Less than 50 days out from a presidential elections is not a good time to have a reasoned debate about U.S.-Egypt relations. That said, I am mostly comfortable with the comments of President Mohamed Morsi despite his critiques of our foreign policy, our society, and his strong ties to the Muslim Brotherhood. He received a Ph.D from the University of Southern California in the 1980’s and he’s happy to say, “Go Trojans.” I feel better knowing that he has a real familiarity with our people and our culture, because I feel like a lot of folks who are in various Islamist movements don’t have that kind of knowledge, and it can lead to misunderstandings. President Morsi may not like restaurants like Hooters, but I can’t say that I am a big fan of them myself. Perhaps we dislike them for slightly different reasons, but his prudery doesn’t bother me.

I think President Morsi is correct when he says that the United States has a special responsibility to the Palestinians because we signed the Camp David Accords which called for a withdrawal from the West Bank and Gaza Strip and the establishment of a Palestinian state. As long as those commitments are not fulfilled, the terms of the treaty are under stress. This comment warrants more discussion:

He suggested that Egypt would not be hostile to the West, but would not be as compliant as Mr. Mubarak either.

“Successive American administrations essentially purchased with American taxpayer money the dislike, if not the hatred, of the peoples of the region,” he said, by backing dictatorial governments over popular opposition and supporting Israel over the Palestinians.

This is very similar to my critique of U.S. foreign policy in the Middle East, but it’s hopelessly lacking in nuance. In the case of Egypt, the U.S. did not install Nasser, or Sadat, or Mubarak in power. We didn’t squash any nascent democracy movement, as we did in 1953 in Iran. During the 1960’s and early 1970’s it was the Soviets who armed Egypt and dominated its internal politics. And when Jimmy Carter worked with Begin and Sadat to start a real peace process, it was Islamist radicals, not democratic freedom-fighters, who assassinated Sadat. Part of the reason that America supported Mubarak against organizations like the Muslim Brotherhood was because we were trying to protect the peace process that was originated at Camp David.
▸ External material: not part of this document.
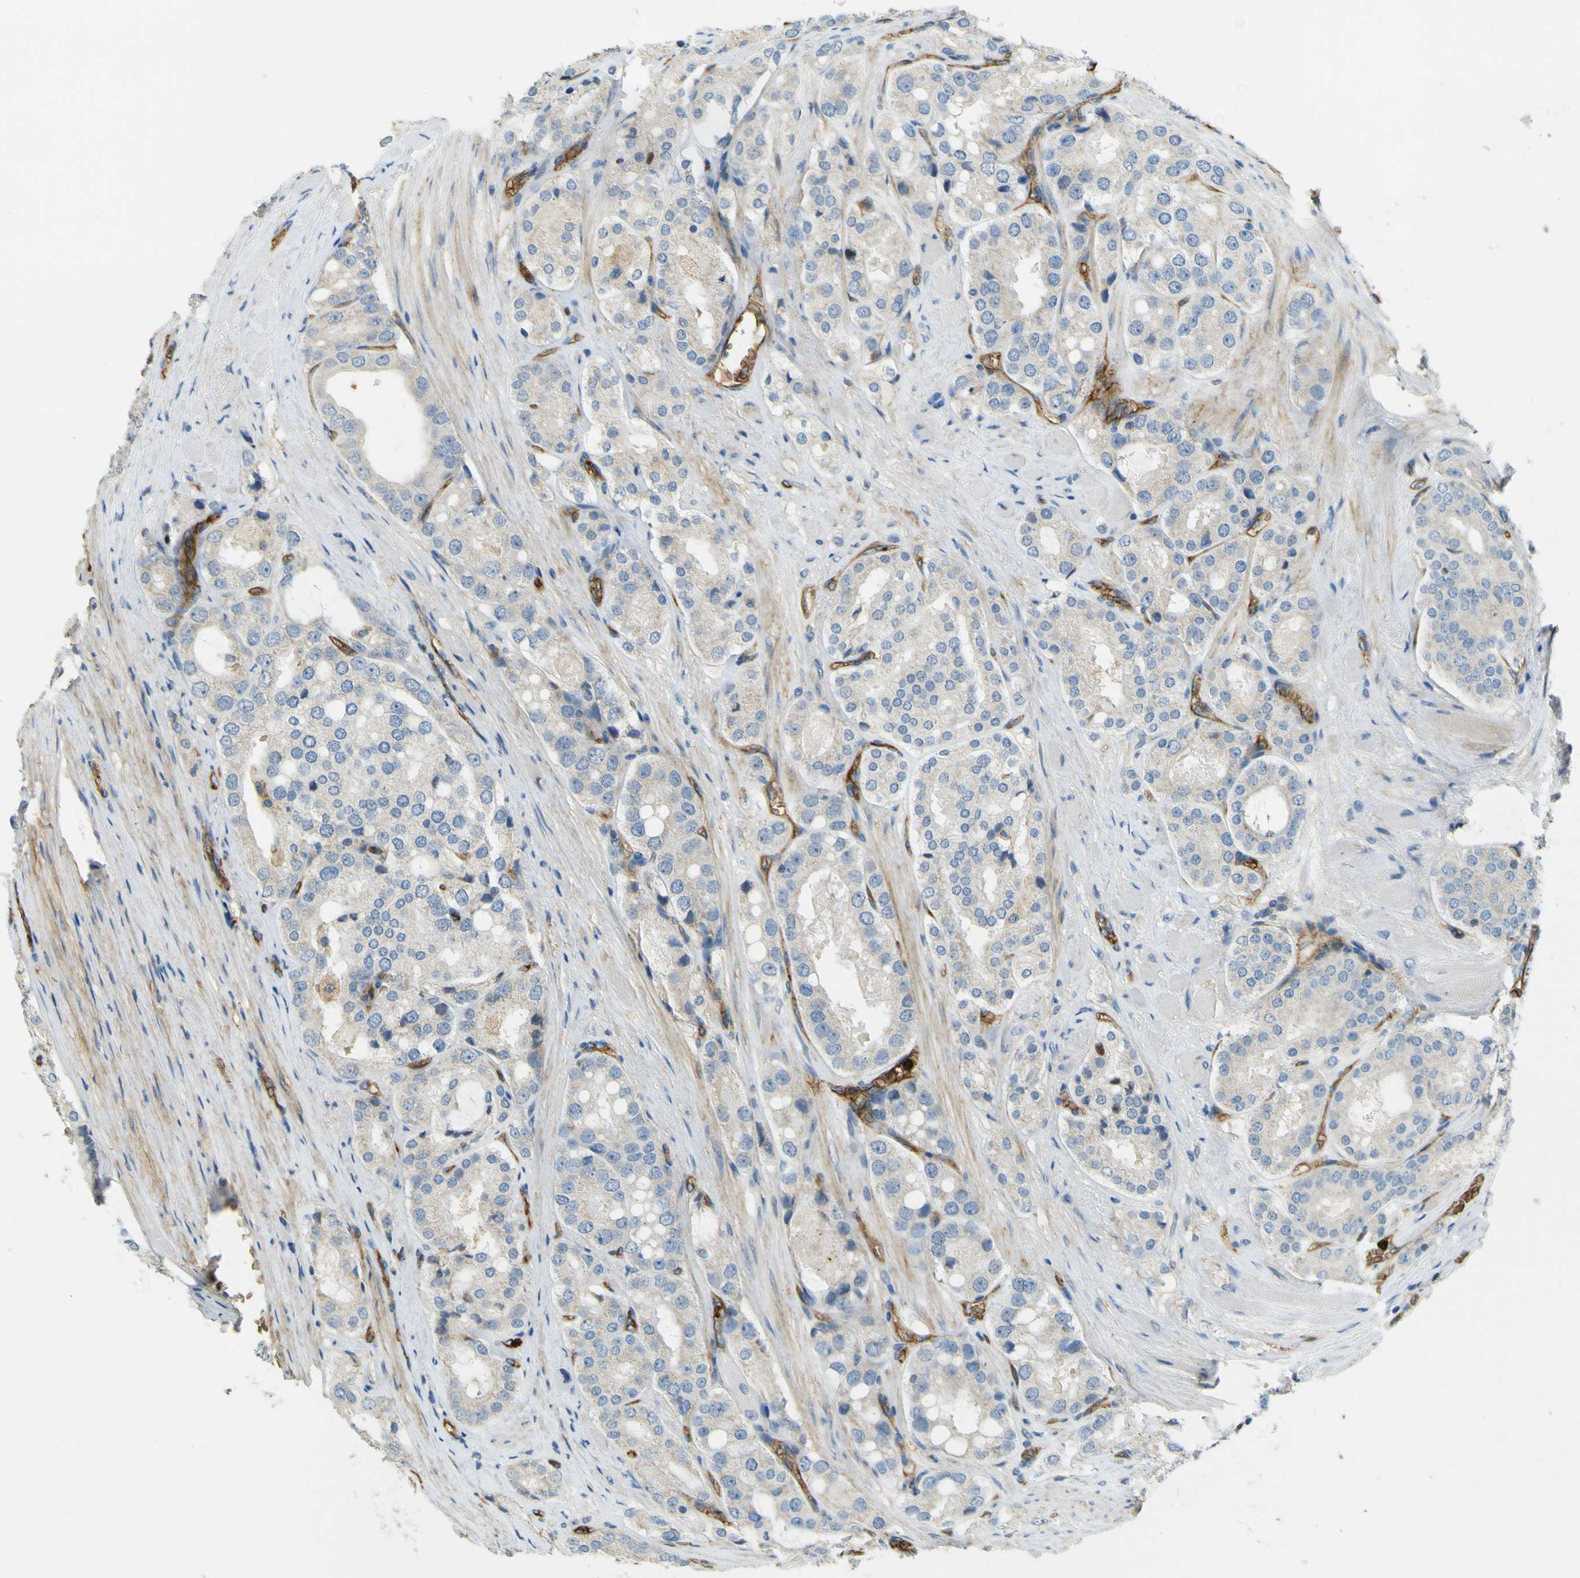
{"staining": {"intensity": "negative", "quantity": "none", "location": "none"}, "tissue": "prostate cancer", "cell_type": "Tumor cells", "image_type": "cancer", "snomed": [{"axis": "morphology", "description": "Adenocarcinoma, High grade"}, {"axis": "topography", "description": "Prostate"}], "caption": "Immunohistochemistry (IHC) histopathology image of neoplastic tissue: human prostate cancer (adenocarcinoma (high-grade)) stained with DAB exhibits no significant protein staining in tumor cells.", "gene": "PLXDC1", "patient": {"sex": "male", "age": 65}}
Things might have been different if Carter had had a second term to consolidate his gains and advance the peace process, but we got Reagan and the invasion of Lebanon instead. While conservative governments in the United States ignored the peace process, the settlers changed the facts on the ground and made both the Camp David Accords and the Oslo peace process much more difficult to implement. By the time President Obama arrived on the scene, the Palestinian government was split and basically Humpty Dumpty had fallen off the wall.

But it’s too simplistic to argue that America has been supporting leaders like Mubarak because we oppose democracy and Egyptians’ rights. The relationship started with Sadat in the context of the Cold War. It was built up in the context of Camp David Accords. And it later got entwined with anti-terrorism efforts after the first bombing of the World Trade Center.

America has substantial responsibility for its failure to see to it that the Camp David Accords were implemented as designed, but both the Israelis and the Palestinians have plenty of responsibility for that, too.

You can’t just look at the question of Palestine without looking at a larger picture. The U.S. intervened in Kuwait to protect the principle of sovereignty. They intervened in the Balkans to protect Muslims. They intervened in Libya to protect Muslims. And our current president has been treading over very treacherous ground to, as far as possible, support the democratic aspirations reflected in the Arab Spring.

One can point to the 1953 coup in Iran or the invasion of Iraq in 2003 or the pro-Israeli policies of the United States or to a number of other legitimate irritants to Arab and Muslim public opinion, but the U.S. isn’t responsible for every woe in the Arab world. That’s a cop-out.

Democracy in Egypt makes the U.S. nervous. The Muslim Brotherhood makes the U.S. nervous. But we actually have an opportunity to vastly improve the relationship between our people and our governments. If we learn to live with having less control and less predictability, and Egypt learns to do less finger-pointing and more responsible governing, we can overcome our fear and Egypt can overcome their resentment.

President Morsi will not be visiting the White House on this trip to the United States because Obama’s political opponents will politicize it if he does. That’s the fear talking. That’s what America has to work on. The Egyptians have their own work to do.